Question

find the equation of the line tangent to the graph of f at the indicated value of x. f(x) = ln x^2 ; x = e^3 y = □ (type an exact answer.)

Explanation:

Step1: Simplify the function

Using the property $\ln x^{n}=n\ln x$, we have $f(x) = 2\ln x$.

Step2: Find the derivative of the function

The derivative of $\ln x$ is $\frac{1}{x}$, so $f^\prime(x)=\frac{2}{x}$.

Step3: Find the slope of the tangent - line at $x = e^{3}$

Substitute $x = e^{3}$ into $f^\prime(x)$. Then $m=f^\prime(e^{3})=\frac{2}{e^{3}}$.

Step4: Find the y - coordinate of the point of tangency

Substitute $x = e^{3}$ into $f(x)$. Since $f(x)=2\ln x$, then $y = f(e^{3})=2\ln(e^{3})=6$.

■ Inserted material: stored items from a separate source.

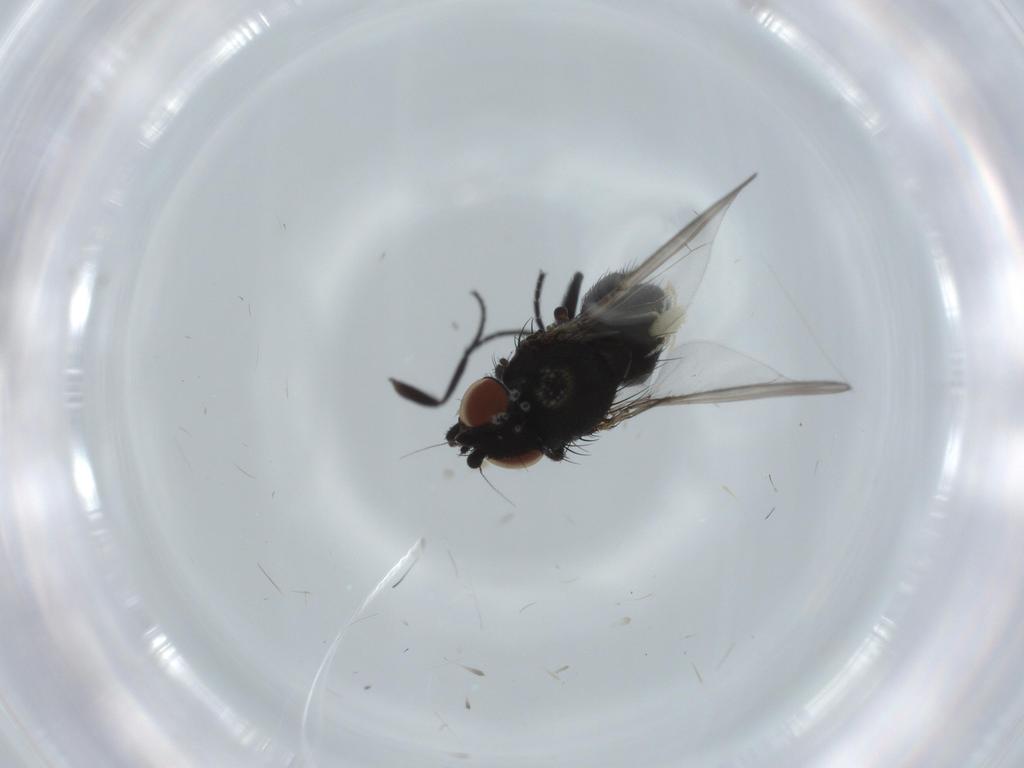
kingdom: Animalia
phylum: Arthropoda
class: Insecta
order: Diptera
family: Milichiidae
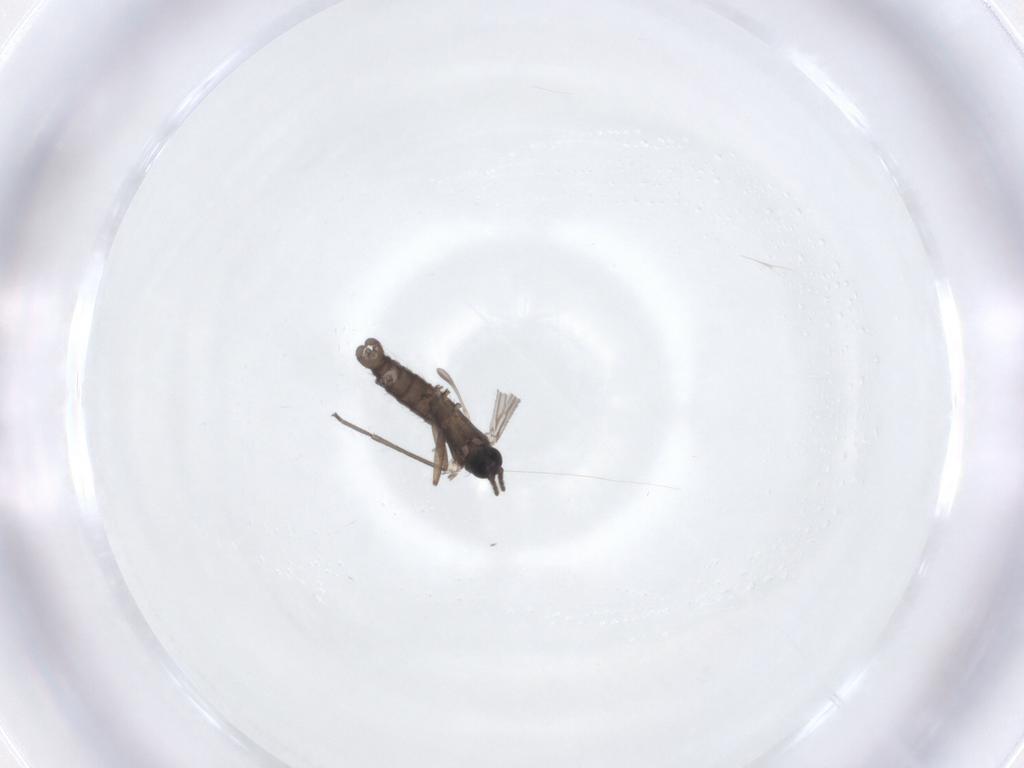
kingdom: Animalia
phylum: Arthropoda
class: Insecta
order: Diptera
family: Sciaridae
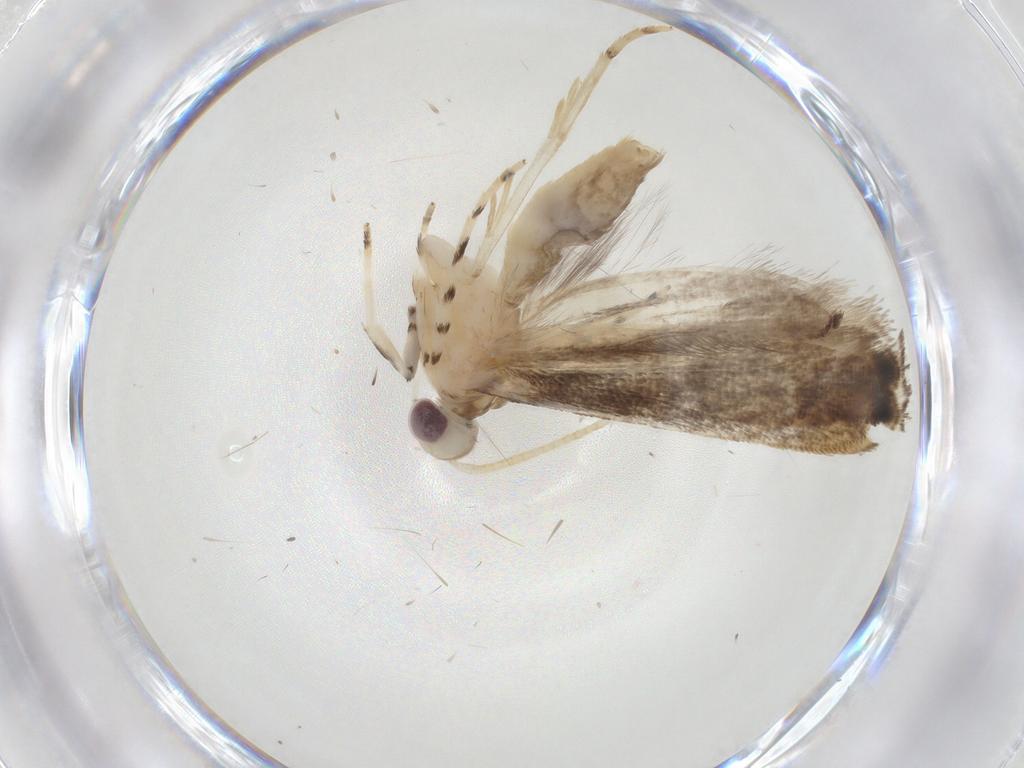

Step5: Use the point - slope form of a line

The point - slope form is $y - y_{1}=m(x - x_{1})$, where $(x_{1},y_{1})=(e^{3},6)$ and $m=\frac{2}{e^{3}}$.
$y - 6=\frac{2}{e^{3}}(x - e^{3})$.
Expand the right - hand side: $y - 6=\frac{2}{e^{3}}x-2$.
Solve for $y$: $y=\frac{2}{e^{3}}x + 4$.

Answer:

$y=\frac{2}{e^{3}}x + 4$